=== Begin Enclosure ===
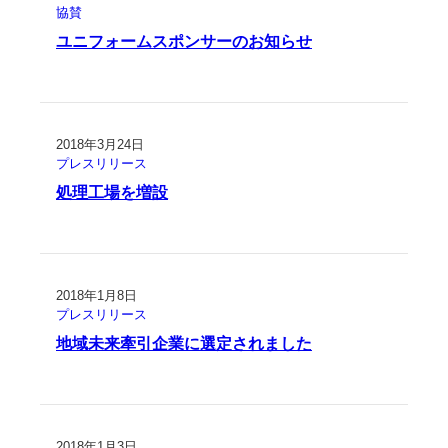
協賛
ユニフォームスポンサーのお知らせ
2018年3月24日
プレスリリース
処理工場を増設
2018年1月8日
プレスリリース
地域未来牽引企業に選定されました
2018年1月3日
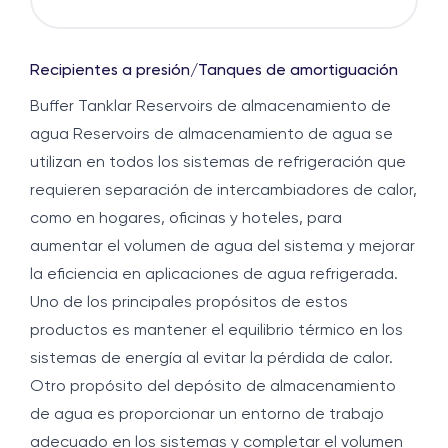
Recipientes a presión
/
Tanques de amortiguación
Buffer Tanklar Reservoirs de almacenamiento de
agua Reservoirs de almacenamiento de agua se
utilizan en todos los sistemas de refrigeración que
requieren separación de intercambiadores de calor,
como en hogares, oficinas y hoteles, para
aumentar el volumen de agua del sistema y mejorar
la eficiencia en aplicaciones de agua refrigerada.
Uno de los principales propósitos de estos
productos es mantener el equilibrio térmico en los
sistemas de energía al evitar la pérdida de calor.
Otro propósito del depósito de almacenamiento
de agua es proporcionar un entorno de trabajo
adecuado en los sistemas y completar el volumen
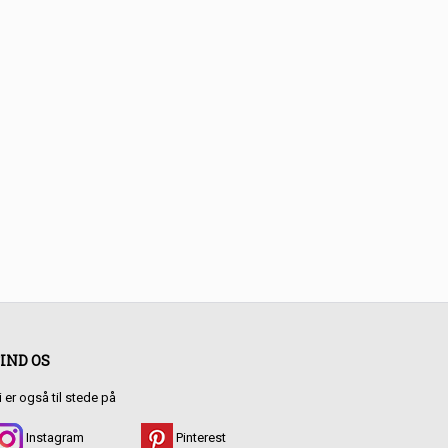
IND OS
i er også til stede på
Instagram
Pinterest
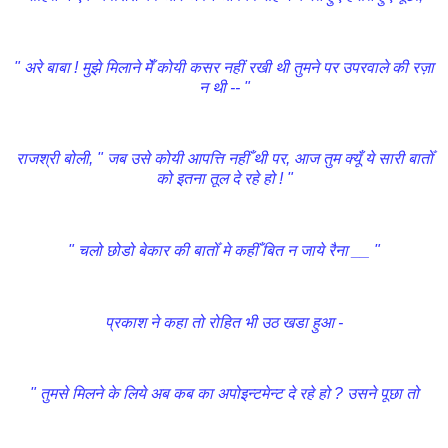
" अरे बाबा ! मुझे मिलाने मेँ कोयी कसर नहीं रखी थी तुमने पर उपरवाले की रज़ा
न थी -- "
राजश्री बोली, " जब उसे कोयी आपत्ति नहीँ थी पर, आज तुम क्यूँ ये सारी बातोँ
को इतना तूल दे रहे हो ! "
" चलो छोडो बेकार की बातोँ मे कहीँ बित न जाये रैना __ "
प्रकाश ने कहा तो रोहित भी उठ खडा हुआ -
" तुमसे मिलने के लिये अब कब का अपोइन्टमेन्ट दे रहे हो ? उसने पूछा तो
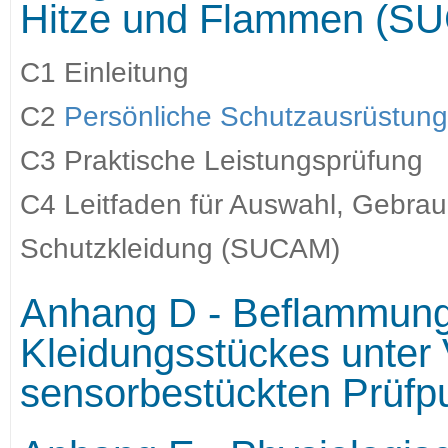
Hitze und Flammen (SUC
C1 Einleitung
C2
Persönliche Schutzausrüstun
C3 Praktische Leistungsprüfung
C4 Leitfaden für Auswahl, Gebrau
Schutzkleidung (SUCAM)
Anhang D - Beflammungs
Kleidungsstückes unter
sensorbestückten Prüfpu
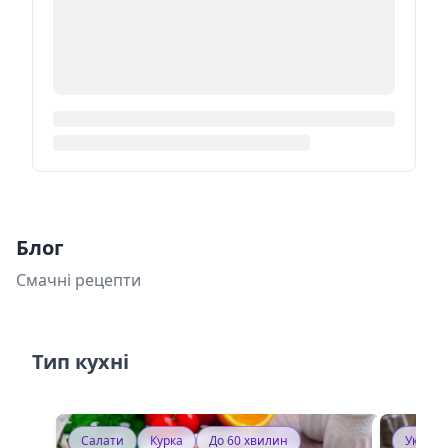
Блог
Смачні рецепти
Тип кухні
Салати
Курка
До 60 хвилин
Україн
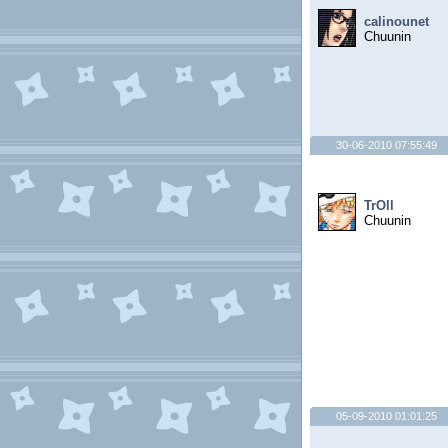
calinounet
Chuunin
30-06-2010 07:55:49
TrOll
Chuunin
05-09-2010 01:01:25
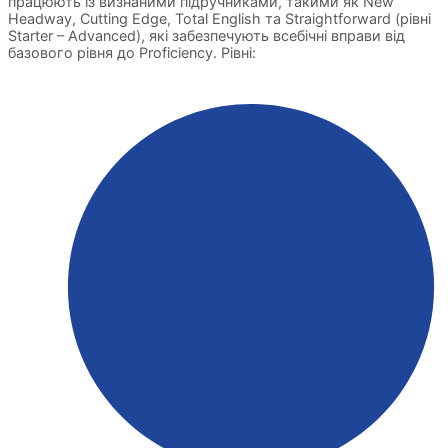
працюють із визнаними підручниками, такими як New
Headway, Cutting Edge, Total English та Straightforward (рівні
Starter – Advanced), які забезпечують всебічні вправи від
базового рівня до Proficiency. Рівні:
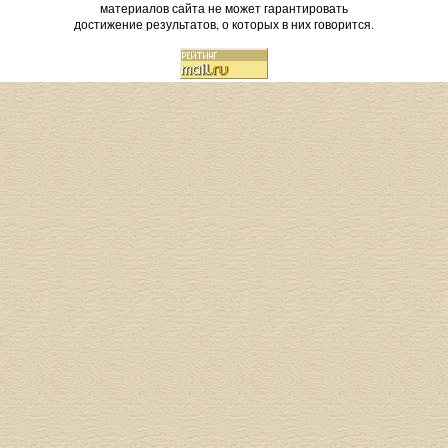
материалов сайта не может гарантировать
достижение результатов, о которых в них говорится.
=== End Enclosure ===
## Directions for this task
Lines containing the word "volumen": copy every one of them from the records above.

## Written answer
aumentar el volumen de agua del sistema y mejorar
adecuado en los sistemas y completar el volumen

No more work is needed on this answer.